While we have seen consolidation, how many merged firms are really doing anything that differently compared to when they were separate? Hardly any, if they’re honest about it. It’s the same old same old.

Last year the Big Four accountancy firms grew their UK revenues by £930m, to a combined total of £10.7bn. They command 77% of the top 50 accountancy firm market. In 2013 they commanded 78%. Firms ranked 41 to 50 command 1% of the market. And in 2013? You guessed it – 1%.

The top 200 law firms’ combined revenue reached a record £23.5bn last year. Only three new firms entered the top 100. Bigger firms are growing more rapidly than smaller firms.

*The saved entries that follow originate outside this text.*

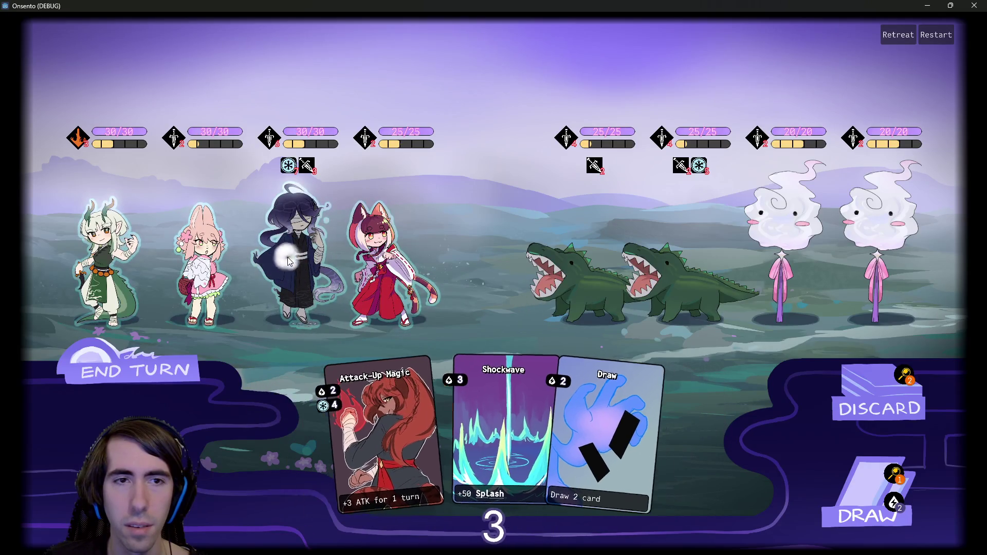
Step: Draw a card and have the dark-haired ally and the dragon girl attack the first crocodile
left_click(815, 478)
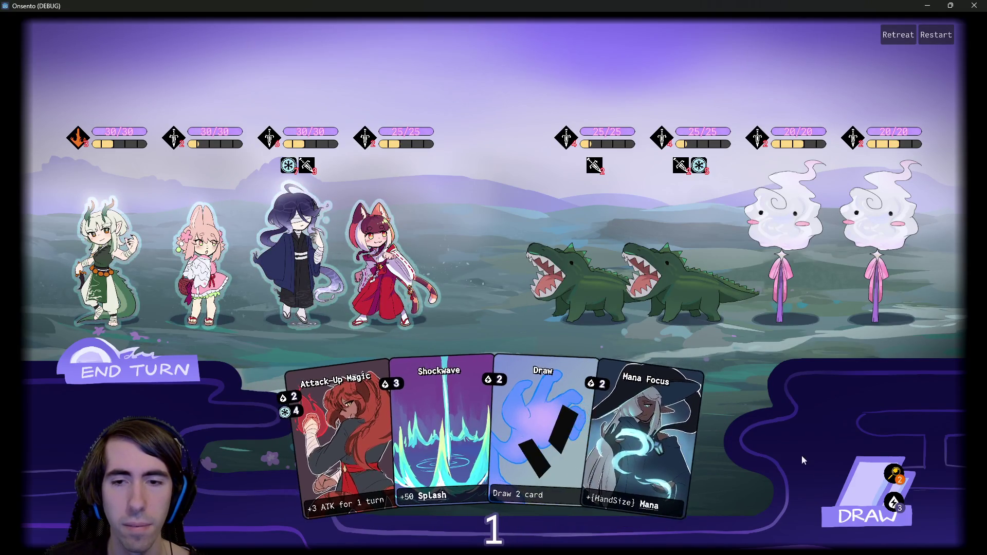
left_click(295, 257)
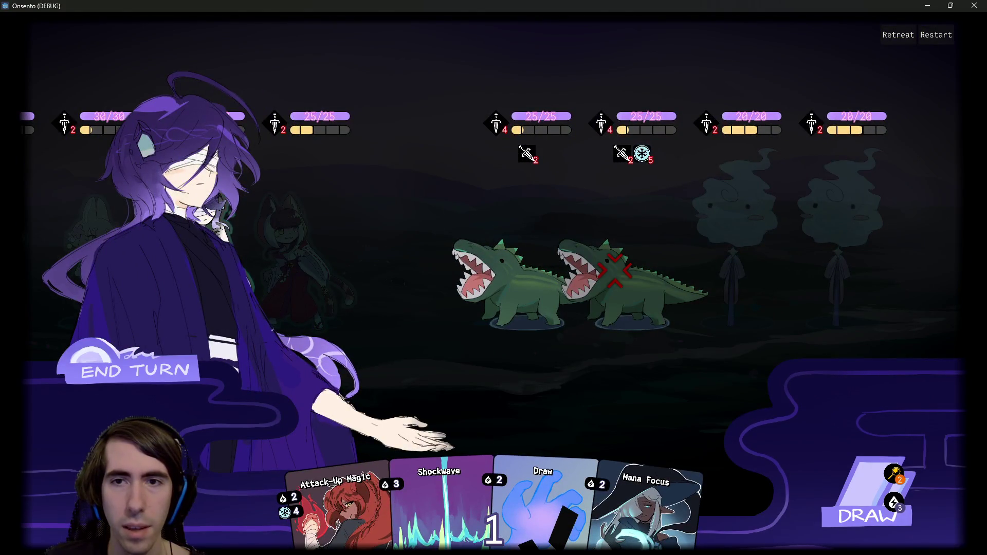
left_click(519, 270)
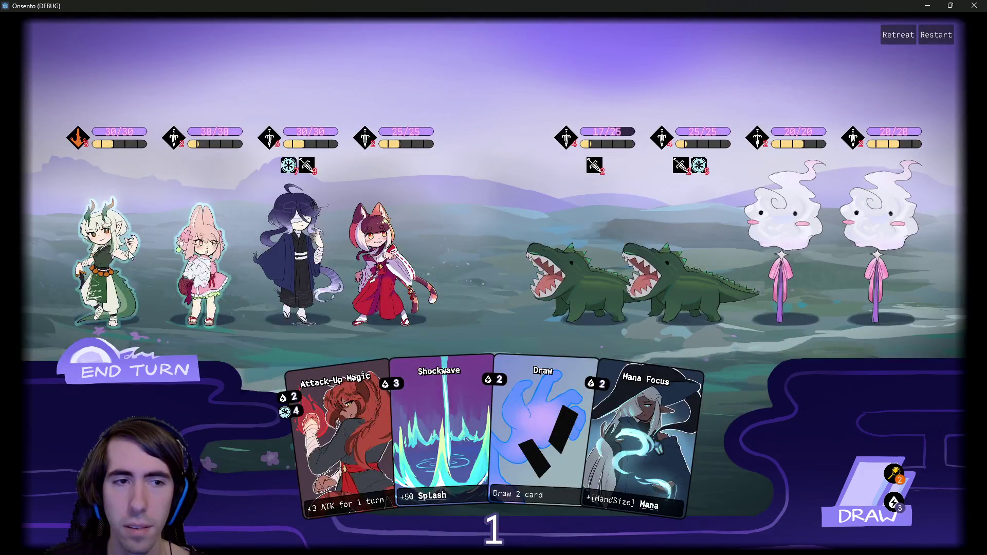
left_click(131, 255)
left_click(130, 255)
left_click(130, 256)
left_click(491, 296)
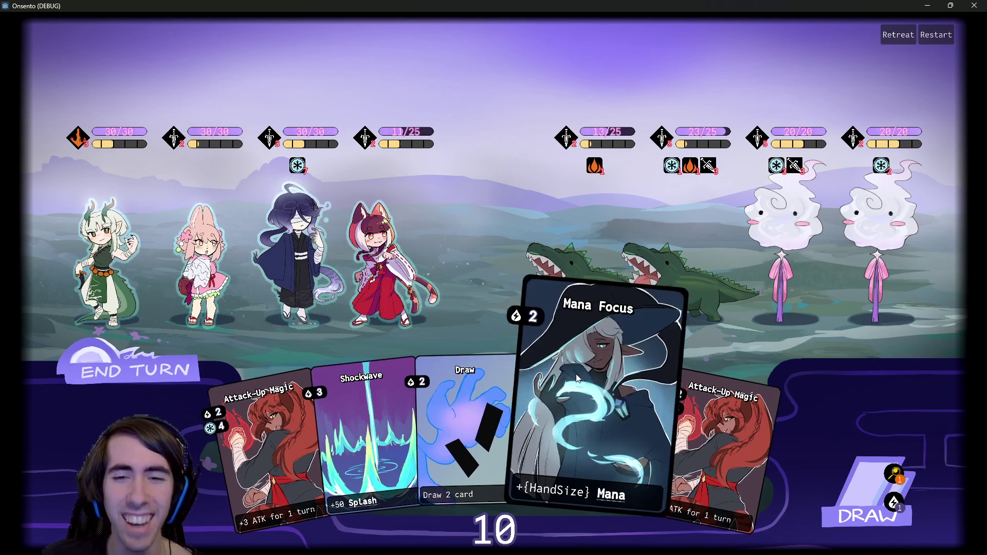
Step: Stack Mana Focus and three attack buffs on the dark-haired mage, then cast Shockwave at the crocodiles
left_click(868, 496)
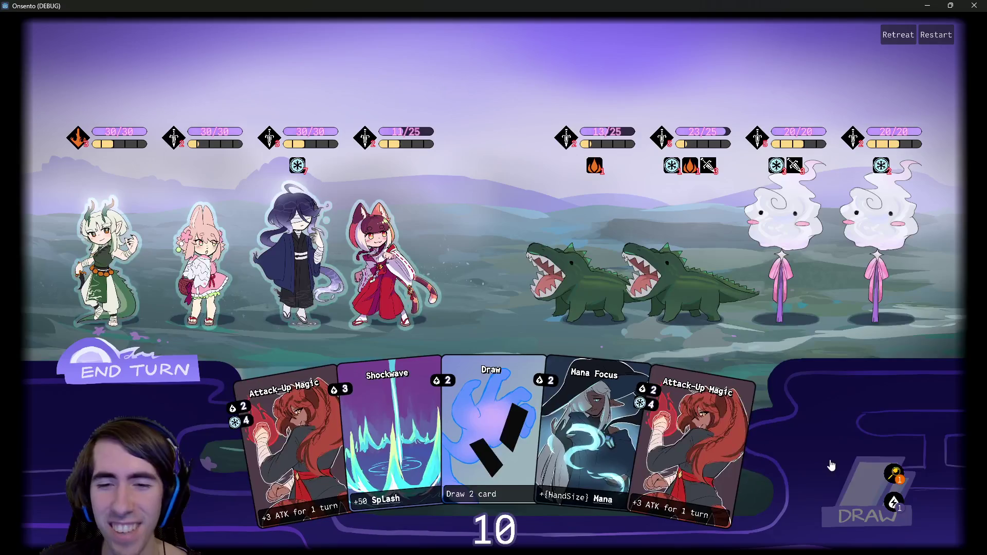
left_click(315, 273)
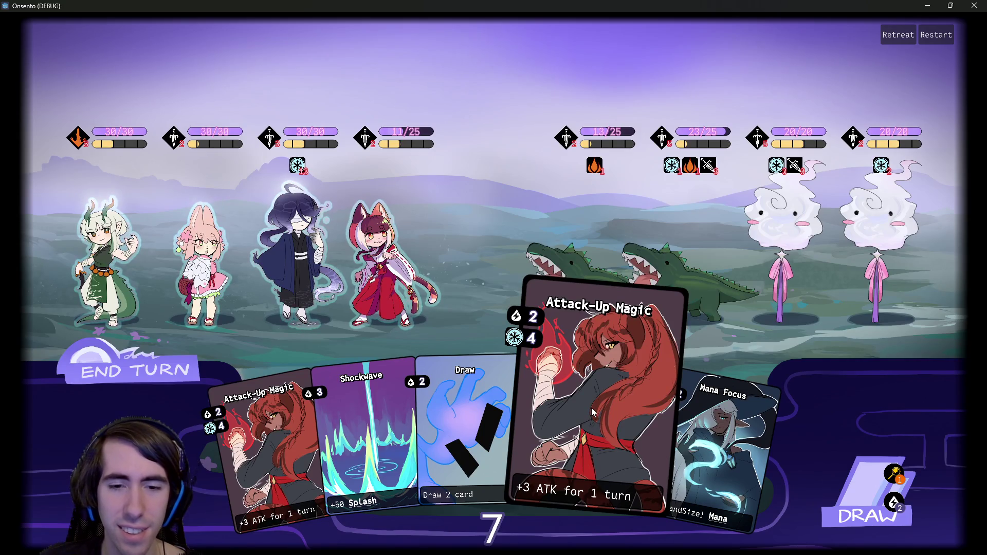
left_click_drag(592, 411, 312, 268)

Everywhere, the partnership model’s proving remarkably resilient. In law, the hourly rate’s still dominant. If the rumours are true, Linklaters’ notional partner rate for litigation just broke £1,000 per hour.

Perhaps we’re just seeing the typical course of disruption, where change takes longer to come than predicted but has a much bigger impact than predicted. I hope we are.

But let’s not hold our breath. Those partners from my 2010 board meeting must be mightily disappointed by the change they’ve seen – or not seen.